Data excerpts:
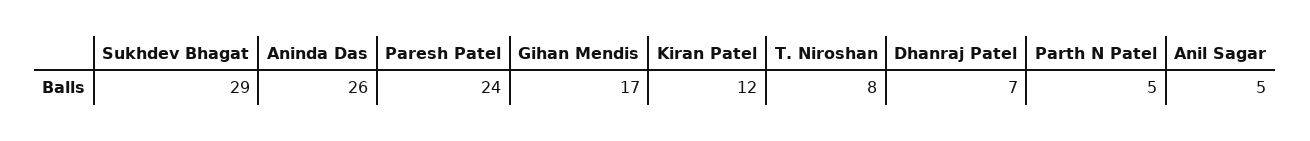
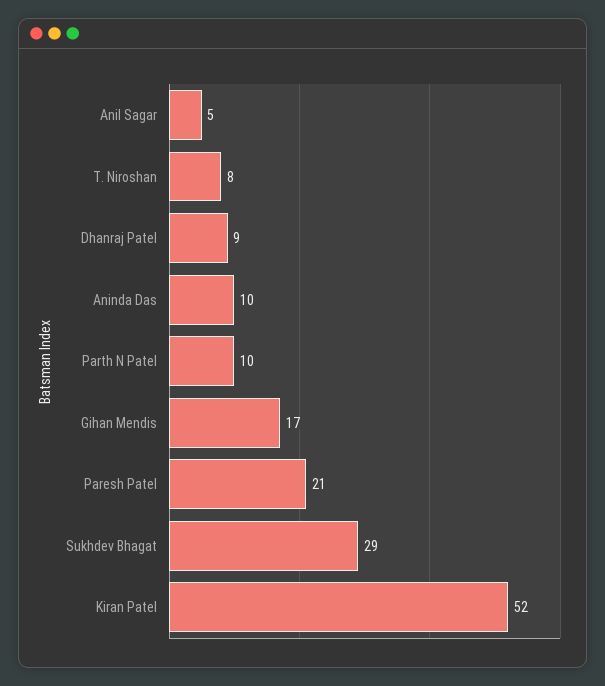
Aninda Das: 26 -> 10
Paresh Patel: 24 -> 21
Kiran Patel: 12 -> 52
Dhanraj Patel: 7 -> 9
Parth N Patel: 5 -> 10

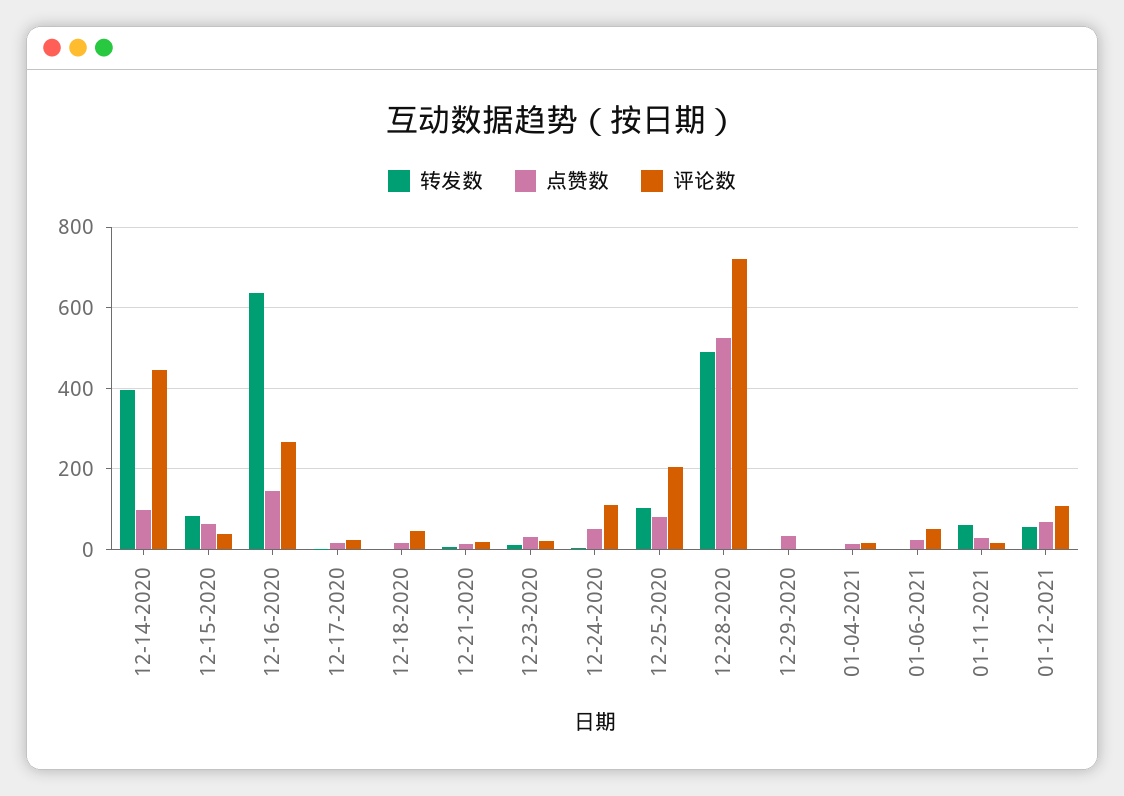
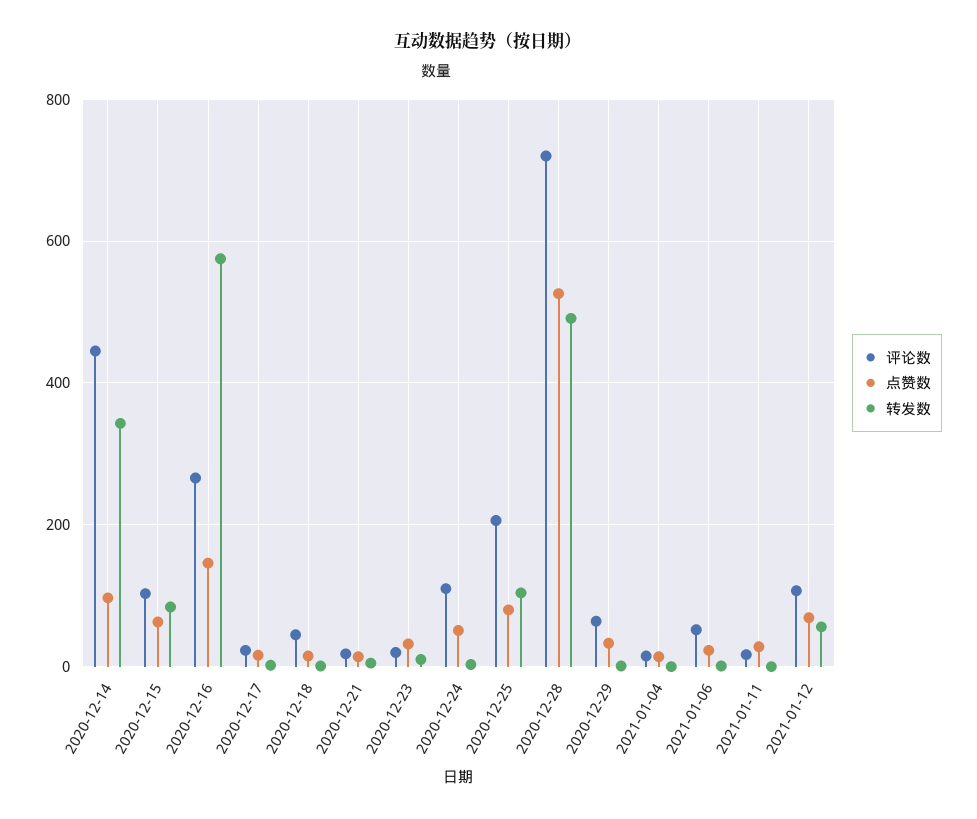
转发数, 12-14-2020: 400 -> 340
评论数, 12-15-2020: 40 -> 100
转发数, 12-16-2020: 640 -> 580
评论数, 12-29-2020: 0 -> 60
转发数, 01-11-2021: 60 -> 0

= TASK OBJECTIVE =
Transcribe exactly, and only, the lines from the one containing "Paresh Patel: 24 -> 21" through the last line of the records above, both included; leave out the pictures.

= RESULT OF THE TASK =
Paresh Patel: 24 -> 21
Kiran Patel: 12 -> 52
Dhanraj Patel: 7 -> 9
Parth N Patel: 5 -> 10

转发数, 12-14-2020: 400 -> 340
评论数, 12-15-2020: 40 -> 100
转发数, 12-16-2020: 640 -> 580
评论数, 12-29-2020: 0 -> 60
转发数, 01-11-2021: 60 -> 0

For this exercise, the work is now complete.